> **Task description**: Could you output the whole listing exactly as it stands, minus any images?

> **The records**:
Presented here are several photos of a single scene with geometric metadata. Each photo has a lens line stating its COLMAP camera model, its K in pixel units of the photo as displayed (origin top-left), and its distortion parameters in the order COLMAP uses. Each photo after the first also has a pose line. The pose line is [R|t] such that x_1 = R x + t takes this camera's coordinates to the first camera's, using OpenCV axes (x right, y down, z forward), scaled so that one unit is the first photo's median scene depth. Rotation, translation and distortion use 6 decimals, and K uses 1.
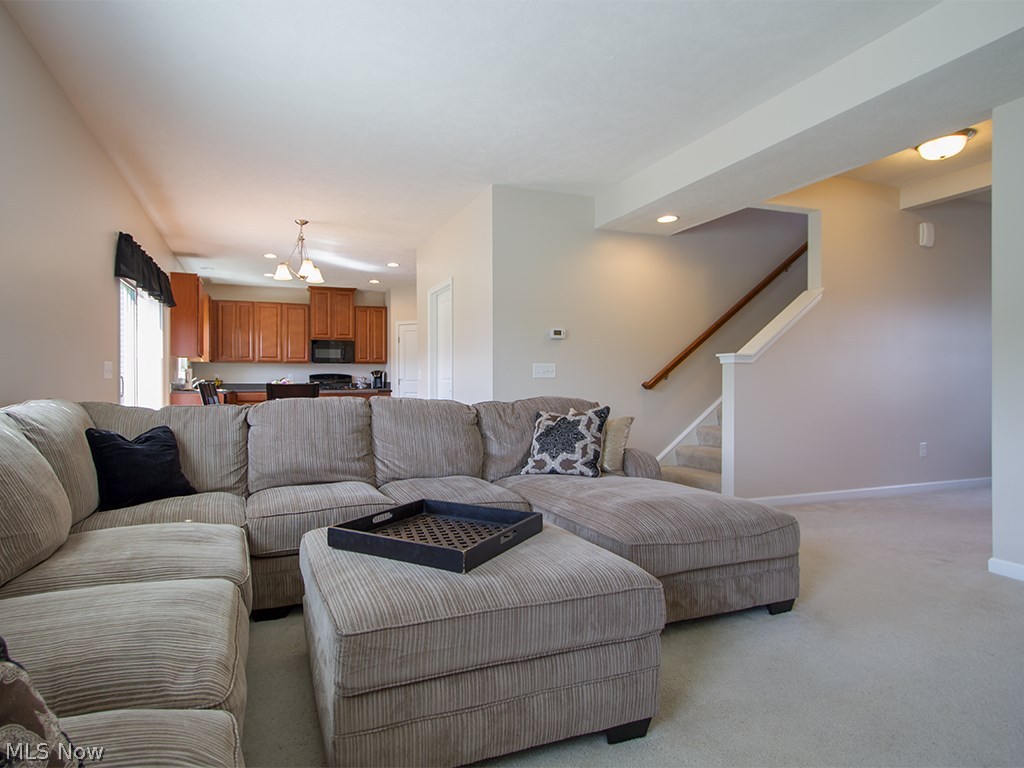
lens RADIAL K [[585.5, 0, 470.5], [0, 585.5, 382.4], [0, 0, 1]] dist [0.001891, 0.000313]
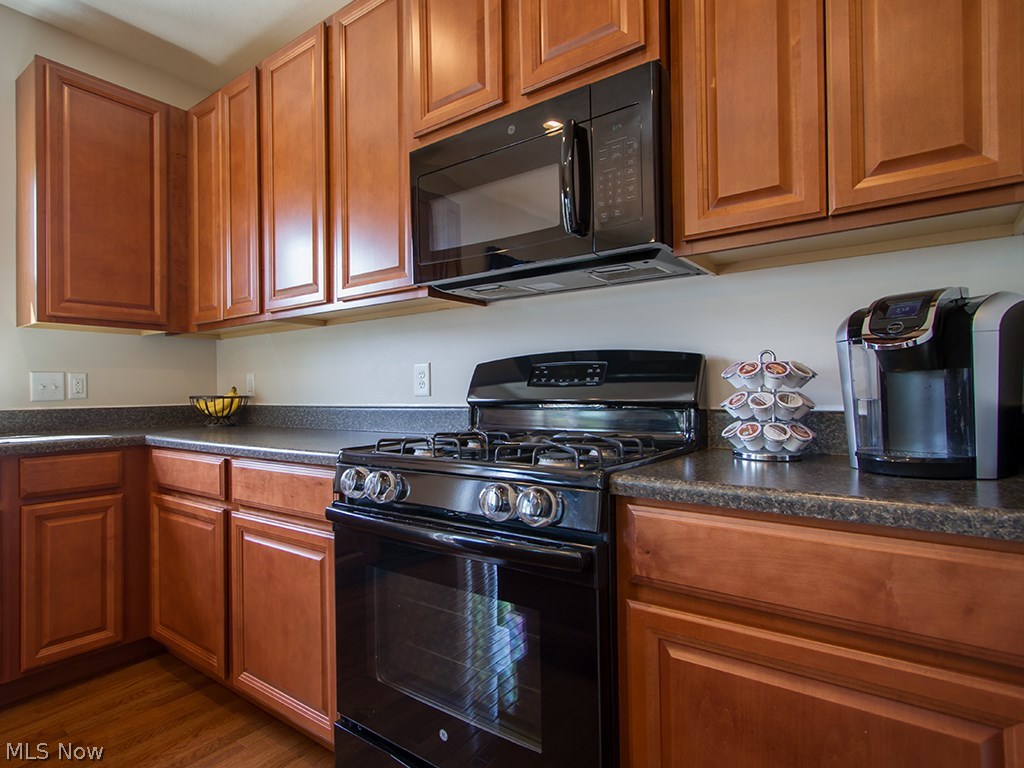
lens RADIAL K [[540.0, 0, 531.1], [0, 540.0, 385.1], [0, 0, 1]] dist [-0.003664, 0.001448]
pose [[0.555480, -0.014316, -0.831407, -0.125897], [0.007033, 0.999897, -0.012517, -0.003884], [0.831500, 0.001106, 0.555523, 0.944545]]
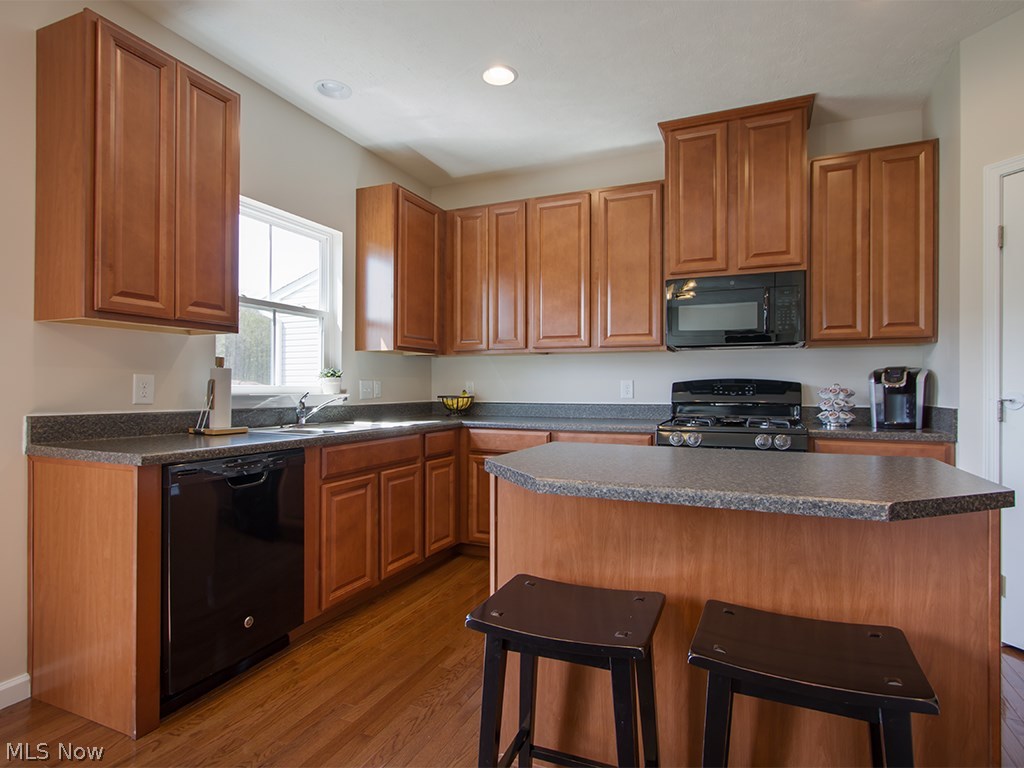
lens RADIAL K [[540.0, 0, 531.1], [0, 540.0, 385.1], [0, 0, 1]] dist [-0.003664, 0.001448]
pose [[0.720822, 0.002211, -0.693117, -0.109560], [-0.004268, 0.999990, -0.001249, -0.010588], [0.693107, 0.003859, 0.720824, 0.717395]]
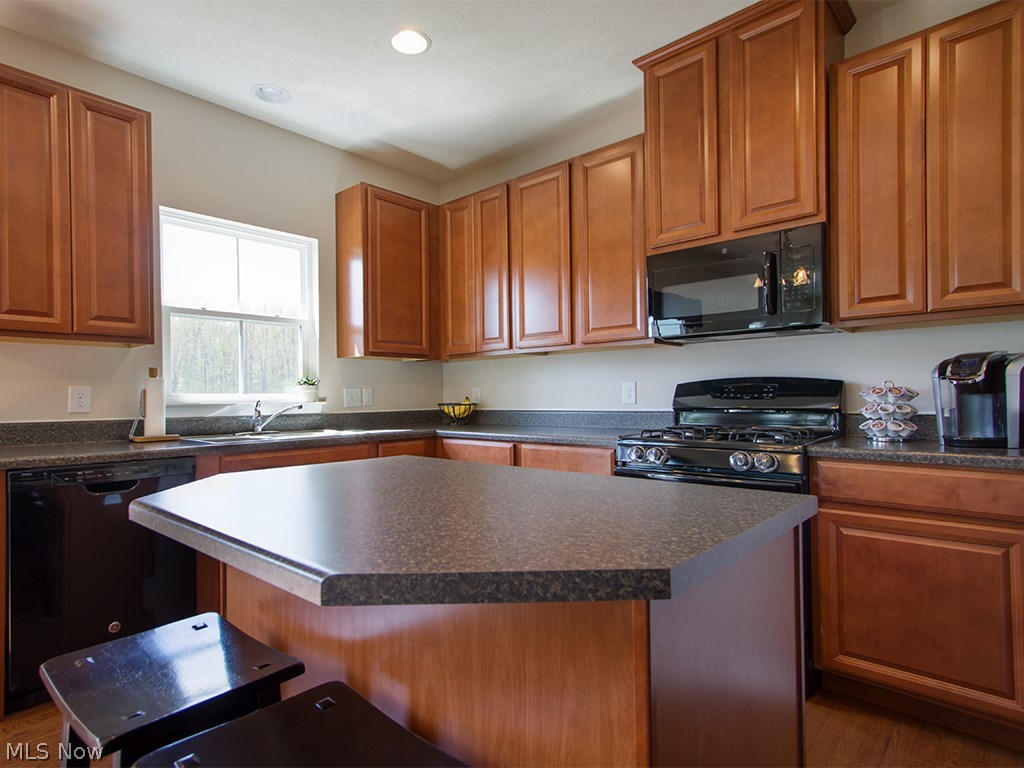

> **Answer to the problem**:
Presented here are several photos of a single scene with geometric metadata. Each photo has a lens line stating its COLMAP camera model, its K in pixel units of the photo as displayed (origin top-left), and its distortion parameters in the order COLMAP uses. Each photo after the first also has a pose line. The pose line is [R|t] such that x_1 = R x + t takes this camera's coordinates to the first camera's, using OpenCV axes (x right, y down, z forward), scaled so that one unit is the first photo's median scene depth. Rotation, translation and distortion use 6 decimals, and K uses 1.
lens RADIAL K [[585.5, 0, 470.5], [0, 585.5, 382.4], [0, 0, 1]] dist [0.001891, 0.000313]
lens RADIAL K [[540.0, 0, 531.1], [0, 540.0, 385.1], [0, 0, 1]] dist [-0.003664, 0.001448]
pose [[0.555480, -0.014316, -0.831407, -0.125897], [0.007033, 0.999897, -0.012517, -0.003884], [0.831500, 0.001106, 0.555523, 0.944545]]
lens RADIAL K [[540.0, 0, 531.1], [0, 540.0, 385.1], [0, 0, 1]] dist [-0.003664, 0.001448]
pose [[0.720822, 0.002211, -0.693117, -0.109560], [-0.004268, 0.999990, -0.001249, -0.010588], [0.693107, 0.003859, 0.720824, 0.717395]]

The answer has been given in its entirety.